◆ WORK TO BE COMPLETED ◆
Copy out the data below as written; omit any images.

◆ WORKING DATA ◆

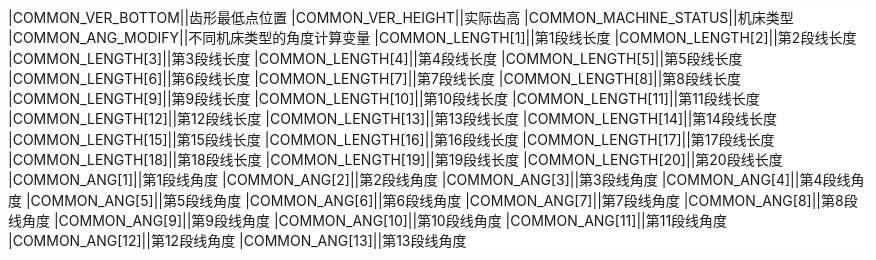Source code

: |COMMON_VER_BOTTOM||齿形最低点位置
|COMMON_VER_HEIGHT||实际齿高
|COMMON_MACHINE_STATUS||机床类型
|COMMON_ANG_MODIFY||不同机床类型的角度计算变量
|COMMON_LENGTH[1]||第1段线长度
|COMMON_LENGTH[2]||第2段线长度
|COMMON_LENGTH[3]||第3段线长度
|COMMON_LENGTH[4]||第4段线长度
|COMMON_LENGTH[5]||第5段线长度
|COMMON_LENGTH[6]||第6段线长度
|COMMON_LENGTH[7]||第7段线长度
|COMMON_LENGTH[8]||第8段线长度
|COMMON_LENGTH[9]||第9段线长度
|COMMON_LENGTH[10]||第10段线长度
|COMMON_LENGTH[11]||第11段线长度
|COMMON_LENGTH[12]||第12段线长度
|COMMON_LENGTH[13]||第13段线长度
|COMMON_LENGTH[14]||第14段线长度
|COMMON_LENGTH[15]||第15段线长度
|COMMON_LENGTH[16]||第16段线长度
|COMMON_LENGTH[17]||第17段线长度
|COMMON_LENGTH[18]||第18段线长度
|COMMON_LENGTH[19]||第19段线长度
|COMMON_LENGTH[20]||第20段线长度
|COMMON_ANG[1]||第1段线角度
|COMMON_ANG[2]||第2段线角度
|COMMON_ANG[3]||第3段线角度
|COMMON_ANG[4]||第4段线角度
|COMMON_ANG[5]||第5段线角度
|COMMON_ANG[6]||第6段线角度
|COMMON_ANG[7]||第7段线角度
|COMMON_ANG[8]||第8段线角度
|COMMON_ANG[9]||第9段线角度
|COMMON_ANG[10]||第10段线角度
|COMMON_ANG[11]||第11段线角度
|COMMON_ANG[12]||第12段线角度
|COMMON_ANG[13]||第13段线角度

◆ EXERCISE SOLUTION ◆
Source code

: |COMMON_VER_BOTTOM||齿形最低点位置
|COMMON_VER_HEIGHT||实际齿高
|COMMON_MACHINE_STATUS||机床类型
|COMMON_ANG_MODIFY||不同机床类型的角度计算变量
|COMMON_LENGTH[1]||第1段线长度
|COMMON_LENGTH[2]||第2段线长度
|COMMON_LENGTH[3]||第3段线长度
|COMMON_LENGTH[4]||第4段线长度
|COMMON_LENGTH[5]||第5段线长度
|COMMON_LENGTH[6]||第6段线长度
|COMMON_LENGTH[7]||第7段线长度
|COMMON_LENGTH[8]||第8段线长度
|COMMON_LENGTH[9]||第9段线长度
|COMMON_LENGTH[10]||第10段线长度
|COMMON_LENGTH[11]||第11段线长度
|COMMON_LENGTH[12]||第12段线长度
|COMMON_LENGTH[13]||第13段线长度
|COMMON_LENGTH[14]||第14段线长度
|COMMON_LENGTH[15]||第15段线长度
|COMMON_LENGTH[16]||第16段线长度
|COMMON_LENGTH[17]||第17段线长度
|COMMON_LENGTH[18]||第18段线长度
|COMMON_LENGTH[19]||第19段线长度
|COMMON_LENGTH[20]||第20段线长度
|COMMON_ANG[1]||第1段线角度
|COMMON_ANG[2]||第2段线角度
|COMMON_ANG[3]||第3段线角度
|COMMON_ANG[4]||第4段线角度
|COMMON_ANG[5]||第5段线角度
|COMMON_ANG[6]||第6段线角度
|COMMON_ANG[7]||第7段线角度
|COMMON_ANG[8]||第8段线角度
|COMMON_ANG[9]||第9段线角度
|COMMON_ANG[10]||第10段线角度
|COMMON_ANG[11]||第11段线角度
|COMMON_ANG[12]||第12段线角度
|COMMON_ANG[13]||第13段线角度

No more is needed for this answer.